» **Provided information**
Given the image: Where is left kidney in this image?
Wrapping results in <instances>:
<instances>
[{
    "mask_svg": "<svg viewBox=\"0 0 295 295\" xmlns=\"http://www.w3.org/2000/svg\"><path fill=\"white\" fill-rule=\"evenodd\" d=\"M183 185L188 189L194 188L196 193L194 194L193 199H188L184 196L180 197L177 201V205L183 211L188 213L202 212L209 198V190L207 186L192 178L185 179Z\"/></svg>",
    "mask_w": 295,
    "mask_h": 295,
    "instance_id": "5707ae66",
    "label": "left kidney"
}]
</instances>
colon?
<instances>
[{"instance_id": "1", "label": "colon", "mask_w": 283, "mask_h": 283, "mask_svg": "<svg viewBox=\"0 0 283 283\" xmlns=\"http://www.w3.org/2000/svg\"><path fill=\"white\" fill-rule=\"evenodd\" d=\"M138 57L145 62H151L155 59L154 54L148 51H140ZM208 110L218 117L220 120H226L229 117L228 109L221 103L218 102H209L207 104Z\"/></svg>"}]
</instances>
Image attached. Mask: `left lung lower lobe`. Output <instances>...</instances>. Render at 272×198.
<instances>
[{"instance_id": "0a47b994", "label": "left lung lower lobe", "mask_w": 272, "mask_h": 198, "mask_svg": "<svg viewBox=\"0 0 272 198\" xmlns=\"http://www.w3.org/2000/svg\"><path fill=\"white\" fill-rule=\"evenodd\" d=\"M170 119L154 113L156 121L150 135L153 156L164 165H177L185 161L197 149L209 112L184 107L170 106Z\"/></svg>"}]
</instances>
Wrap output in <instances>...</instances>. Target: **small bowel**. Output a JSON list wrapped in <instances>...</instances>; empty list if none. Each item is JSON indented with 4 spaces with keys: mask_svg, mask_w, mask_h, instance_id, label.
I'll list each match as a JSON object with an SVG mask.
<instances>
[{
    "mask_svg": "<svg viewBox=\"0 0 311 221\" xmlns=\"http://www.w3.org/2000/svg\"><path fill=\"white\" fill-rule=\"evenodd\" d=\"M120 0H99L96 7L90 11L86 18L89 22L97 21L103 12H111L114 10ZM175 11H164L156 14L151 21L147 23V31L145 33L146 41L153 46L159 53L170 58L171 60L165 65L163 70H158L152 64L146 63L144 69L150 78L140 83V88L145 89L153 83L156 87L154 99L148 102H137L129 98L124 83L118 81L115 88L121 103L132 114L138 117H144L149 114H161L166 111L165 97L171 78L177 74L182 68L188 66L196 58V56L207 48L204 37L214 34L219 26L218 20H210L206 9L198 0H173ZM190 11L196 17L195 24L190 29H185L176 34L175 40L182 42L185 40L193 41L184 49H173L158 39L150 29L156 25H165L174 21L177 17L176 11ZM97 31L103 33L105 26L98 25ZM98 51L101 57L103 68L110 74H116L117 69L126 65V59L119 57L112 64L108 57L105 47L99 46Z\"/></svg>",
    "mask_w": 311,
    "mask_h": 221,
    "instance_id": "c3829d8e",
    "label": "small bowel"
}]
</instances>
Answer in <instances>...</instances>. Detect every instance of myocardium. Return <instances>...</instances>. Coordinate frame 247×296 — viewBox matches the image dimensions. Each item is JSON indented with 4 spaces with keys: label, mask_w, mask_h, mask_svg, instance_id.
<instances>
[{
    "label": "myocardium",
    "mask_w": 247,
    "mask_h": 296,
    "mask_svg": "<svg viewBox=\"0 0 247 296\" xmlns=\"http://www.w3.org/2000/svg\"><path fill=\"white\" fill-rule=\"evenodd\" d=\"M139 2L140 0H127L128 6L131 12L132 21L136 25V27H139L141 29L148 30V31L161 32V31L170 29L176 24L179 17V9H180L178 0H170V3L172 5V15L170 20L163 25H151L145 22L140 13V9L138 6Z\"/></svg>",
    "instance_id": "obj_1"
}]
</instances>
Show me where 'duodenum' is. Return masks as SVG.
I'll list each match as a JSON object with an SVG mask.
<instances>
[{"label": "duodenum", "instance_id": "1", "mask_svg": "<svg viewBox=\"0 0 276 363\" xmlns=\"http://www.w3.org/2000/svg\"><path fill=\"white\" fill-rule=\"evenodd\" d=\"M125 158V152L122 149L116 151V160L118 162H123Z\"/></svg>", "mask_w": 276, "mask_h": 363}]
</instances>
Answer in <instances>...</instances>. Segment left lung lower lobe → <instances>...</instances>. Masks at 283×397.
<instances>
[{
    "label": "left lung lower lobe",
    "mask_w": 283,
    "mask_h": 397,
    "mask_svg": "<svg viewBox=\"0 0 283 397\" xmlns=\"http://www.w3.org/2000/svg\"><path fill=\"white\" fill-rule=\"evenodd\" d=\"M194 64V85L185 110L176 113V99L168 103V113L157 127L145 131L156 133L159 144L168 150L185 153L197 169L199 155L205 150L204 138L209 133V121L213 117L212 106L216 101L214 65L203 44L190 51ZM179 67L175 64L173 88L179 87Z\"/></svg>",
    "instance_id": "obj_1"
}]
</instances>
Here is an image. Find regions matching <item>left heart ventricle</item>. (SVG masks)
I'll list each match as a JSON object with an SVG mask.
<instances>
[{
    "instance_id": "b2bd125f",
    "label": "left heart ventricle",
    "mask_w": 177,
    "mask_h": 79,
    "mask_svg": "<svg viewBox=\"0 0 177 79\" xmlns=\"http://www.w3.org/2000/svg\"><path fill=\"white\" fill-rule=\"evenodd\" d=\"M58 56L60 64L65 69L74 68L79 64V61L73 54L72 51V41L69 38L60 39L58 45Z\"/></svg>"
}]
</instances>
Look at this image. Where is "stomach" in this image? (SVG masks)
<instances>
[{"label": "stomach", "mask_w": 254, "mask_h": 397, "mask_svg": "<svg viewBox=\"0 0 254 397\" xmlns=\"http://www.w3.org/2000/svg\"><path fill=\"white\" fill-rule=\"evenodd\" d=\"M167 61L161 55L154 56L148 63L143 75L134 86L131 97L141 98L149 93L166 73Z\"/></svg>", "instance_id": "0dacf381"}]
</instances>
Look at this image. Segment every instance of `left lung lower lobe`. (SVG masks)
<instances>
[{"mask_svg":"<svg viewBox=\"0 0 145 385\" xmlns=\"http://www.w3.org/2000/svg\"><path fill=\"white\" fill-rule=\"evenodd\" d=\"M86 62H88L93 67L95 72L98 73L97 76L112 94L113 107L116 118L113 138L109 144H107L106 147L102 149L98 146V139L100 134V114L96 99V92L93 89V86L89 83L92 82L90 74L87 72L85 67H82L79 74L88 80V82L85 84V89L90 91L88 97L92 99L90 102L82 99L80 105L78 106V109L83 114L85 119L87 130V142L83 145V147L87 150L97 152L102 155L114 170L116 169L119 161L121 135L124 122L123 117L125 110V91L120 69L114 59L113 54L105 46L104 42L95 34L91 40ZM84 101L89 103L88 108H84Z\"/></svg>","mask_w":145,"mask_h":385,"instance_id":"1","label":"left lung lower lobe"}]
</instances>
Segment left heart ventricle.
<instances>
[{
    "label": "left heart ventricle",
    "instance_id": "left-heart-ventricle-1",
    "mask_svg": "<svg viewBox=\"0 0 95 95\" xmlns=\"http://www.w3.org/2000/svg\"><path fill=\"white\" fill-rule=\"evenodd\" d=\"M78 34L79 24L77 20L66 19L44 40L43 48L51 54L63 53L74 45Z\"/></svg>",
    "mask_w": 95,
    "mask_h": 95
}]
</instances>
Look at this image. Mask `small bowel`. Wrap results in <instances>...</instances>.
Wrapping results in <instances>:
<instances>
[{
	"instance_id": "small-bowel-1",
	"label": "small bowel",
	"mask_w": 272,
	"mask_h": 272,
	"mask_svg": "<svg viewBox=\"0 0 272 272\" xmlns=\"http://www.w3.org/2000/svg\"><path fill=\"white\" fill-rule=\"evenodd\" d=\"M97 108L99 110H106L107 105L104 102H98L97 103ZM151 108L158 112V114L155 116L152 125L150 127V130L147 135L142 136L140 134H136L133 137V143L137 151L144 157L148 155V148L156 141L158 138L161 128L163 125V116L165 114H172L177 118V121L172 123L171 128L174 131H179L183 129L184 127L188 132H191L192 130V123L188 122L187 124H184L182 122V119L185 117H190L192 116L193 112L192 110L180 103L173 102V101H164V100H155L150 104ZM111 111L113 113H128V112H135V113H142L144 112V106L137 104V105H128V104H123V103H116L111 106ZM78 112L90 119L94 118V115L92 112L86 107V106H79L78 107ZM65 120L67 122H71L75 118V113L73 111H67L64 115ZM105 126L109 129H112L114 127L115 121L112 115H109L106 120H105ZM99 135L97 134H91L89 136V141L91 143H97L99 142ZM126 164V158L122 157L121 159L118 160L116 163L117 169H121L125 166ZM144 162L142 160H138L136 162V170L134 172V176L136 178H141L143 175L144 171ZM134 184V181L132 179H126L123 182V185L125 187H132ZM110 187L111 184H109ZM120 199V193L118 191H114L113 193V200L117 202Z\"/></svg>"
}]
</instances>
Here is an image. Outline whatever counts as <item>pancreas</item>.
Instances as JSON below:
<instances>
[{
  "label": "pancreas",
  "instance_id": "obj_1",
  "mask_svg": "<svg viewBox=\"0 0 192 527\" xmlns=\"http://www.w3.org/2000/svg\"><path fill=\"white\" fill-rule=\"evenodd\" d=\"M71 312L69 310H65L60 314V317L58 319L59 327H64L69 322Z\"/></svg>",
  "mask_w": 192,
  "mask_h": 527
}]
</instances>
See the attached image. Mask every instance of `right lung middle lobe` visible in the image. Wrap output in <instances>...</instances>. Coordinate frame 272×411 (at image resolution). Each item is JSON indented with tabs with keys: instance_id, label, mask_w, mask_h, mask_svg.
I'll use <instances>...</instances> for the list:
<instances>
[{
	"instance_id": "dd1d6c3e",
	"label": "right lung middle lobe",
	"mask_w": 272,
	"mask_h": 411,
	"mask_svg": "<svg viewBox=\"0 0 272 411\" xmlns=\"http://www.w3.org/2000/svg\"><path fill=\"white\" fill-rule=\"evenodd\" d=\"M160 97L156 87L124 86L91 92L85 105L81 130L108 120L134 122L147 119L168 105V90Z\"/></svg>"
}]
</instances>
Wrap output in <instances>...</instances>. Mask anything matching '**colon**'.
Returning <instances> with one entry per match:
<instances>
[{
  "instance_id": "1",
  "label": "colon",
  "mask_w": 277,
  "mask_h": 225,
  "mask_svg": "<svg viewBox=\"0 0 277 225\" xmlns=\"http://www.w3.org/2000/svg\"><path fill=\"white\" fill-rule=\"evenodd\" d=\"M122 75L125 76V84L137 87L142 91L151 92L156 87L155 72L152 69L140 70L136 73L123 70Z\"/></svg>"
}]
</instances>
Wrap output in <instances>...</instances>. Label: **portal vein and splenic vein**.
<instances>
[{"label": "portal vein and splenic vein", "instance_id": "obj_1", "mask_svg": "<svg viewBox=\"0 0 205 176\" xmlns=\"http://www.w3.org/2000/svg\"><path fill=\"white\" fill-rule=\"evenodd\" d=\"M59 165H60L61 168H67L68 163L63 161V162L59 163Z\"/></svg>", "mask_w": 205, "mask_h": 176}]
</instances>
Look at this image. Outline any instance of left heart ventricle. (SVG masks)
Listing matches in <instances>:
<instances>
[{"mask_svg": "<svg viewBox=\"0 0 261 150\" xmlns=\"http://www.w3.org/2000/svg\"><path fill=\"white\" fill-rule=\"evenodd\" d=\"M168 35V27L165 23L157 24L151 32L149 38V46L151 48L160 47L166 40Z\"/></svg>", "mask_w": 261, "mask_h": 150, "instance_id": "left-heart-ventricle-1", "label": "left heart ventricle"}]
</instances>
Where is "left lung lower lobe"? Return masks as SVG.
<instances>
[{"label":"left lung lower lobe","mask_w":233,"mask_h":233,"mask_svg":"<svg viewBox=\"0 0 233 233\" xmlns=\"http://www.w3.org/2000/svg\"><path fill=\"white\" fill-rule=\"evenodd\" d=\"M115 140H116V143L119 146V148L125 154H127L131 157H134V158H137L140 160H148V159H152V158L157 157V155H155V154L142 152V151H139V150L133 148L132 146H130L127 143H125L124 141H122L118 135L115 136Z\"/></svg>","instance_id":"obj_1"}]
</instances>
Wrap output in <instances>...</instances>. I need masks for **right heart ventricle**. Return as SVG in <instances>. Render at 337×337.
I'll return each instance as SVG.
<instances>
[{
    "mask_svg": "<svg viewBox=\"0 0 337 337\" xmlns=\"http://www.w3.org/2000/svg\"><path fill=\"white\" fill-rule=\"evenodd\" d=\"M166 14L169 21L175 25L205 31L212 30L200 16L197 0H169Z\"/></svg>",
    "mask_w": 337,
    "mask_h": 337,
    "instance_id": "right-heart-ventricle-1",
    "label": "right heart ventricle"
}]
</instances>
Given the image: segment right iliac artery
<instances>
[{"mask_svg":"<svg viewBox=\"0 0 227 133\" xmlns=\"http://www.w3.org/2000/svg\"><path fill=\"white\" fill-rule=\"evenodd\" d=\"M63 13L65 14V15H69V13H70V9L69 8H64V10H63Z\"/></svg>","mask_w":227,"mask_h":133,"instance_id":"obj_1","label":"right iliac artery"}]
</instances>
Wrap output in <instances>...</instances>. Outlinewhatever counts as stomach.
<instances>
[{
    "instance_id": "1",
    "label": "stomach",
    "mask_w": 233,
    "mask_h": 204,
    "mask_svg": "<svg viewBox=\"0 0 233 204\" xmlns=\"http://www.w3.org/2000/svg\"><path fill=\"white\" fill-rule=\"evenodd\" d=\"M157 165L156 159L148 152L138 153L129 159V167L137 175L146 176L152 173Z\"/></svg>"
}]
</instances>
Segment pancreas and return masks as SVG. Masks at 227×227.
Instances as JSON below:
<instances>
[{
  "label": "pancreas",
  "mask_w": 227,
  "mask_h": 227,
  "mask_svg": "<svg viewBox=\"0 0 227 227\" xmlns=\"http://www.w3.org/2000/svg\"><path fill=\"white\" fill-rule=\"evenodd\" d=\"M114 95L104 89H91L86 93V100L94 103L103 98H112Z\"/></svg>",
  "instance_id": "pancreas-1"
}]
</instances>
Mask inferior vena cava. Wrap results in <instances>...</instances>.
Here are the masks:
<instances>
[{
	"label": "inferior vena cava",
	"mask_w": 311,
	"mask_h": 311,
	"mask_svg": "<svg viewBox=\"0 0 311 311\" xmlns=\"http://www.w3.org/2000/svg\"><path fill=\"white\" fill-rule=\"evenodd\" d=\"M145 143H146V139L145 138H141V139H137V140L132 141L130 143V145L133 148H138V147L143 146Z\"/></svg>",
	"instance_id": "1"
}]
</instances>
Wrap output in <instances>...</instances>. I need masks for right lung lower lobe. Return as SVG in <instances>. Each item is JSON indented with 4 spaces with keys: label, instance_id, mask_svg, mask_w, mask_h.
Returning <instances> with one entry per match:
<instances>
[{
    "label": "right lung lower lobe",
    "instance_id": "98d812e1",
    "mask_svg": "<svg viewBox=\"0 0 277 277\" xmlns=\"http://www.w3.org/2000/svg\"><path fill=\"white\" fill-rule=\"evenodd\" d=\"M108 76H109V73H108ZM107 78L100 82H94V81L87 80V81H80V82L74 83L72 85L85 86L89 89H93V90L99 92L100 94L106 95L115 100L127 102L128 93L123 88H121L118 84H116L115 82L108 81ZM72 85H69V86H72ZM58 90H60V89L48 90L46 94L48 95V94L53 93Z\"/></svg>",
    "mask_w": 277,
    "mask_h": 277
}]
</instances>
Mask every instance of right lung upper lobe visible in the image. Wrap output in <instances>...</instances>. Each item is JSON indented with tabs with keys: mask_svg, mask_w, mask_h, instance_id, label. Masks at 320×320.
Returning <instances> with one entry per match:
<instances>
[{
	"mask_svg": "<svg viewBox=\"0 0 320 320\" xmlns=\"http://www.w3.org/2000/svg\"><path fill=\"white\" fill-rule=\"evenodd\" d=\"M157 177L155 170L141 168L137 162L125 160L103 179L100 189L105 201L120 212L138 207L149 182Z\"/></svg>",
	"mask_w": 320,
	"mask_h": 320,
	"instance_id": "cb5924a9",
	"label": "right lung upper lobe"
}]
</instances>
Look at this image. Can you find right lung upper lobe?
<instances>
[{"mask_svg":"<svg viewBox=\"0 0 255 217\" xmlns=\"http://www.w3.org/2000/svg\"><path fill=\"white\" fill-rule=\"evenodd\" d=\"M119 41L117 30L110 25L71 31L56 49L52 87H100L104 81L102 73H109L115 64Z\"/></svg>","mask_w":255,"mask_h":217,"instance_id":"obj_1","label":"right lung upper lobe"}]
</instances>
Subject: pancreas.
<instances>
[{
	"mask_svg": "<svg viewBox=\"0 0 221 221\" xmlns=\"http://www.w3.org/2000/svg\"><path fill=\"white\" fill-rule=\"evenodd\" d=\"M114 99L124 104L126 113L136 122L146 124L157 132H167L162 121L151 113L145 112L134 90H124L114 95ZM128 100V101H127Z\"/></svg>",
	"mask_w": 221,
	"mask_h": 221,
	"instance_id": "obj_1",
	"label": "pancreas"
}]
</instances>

» **Challenge**
Extract every line of the records above that contains the string "splenic".

» **Solved exercise**
Wrap output in <instances>...</instances>. Label: **portal vein and splenic vein**.
[{"label": "portal vein and splenic vein", "instance_id": "obj_1", "mask_svg": "<svg viewBox=\"0 0 205 176\" xmlns=\"http://www.w3.org/2000/svg\"><path fill=\"white\" fill-rule=\"evenodd\" d=\"M59 165H60L61 168H67L68 163L63 161V162L59 163Z\"/></svg>", "mask_w": 205, "mask_h": 176}]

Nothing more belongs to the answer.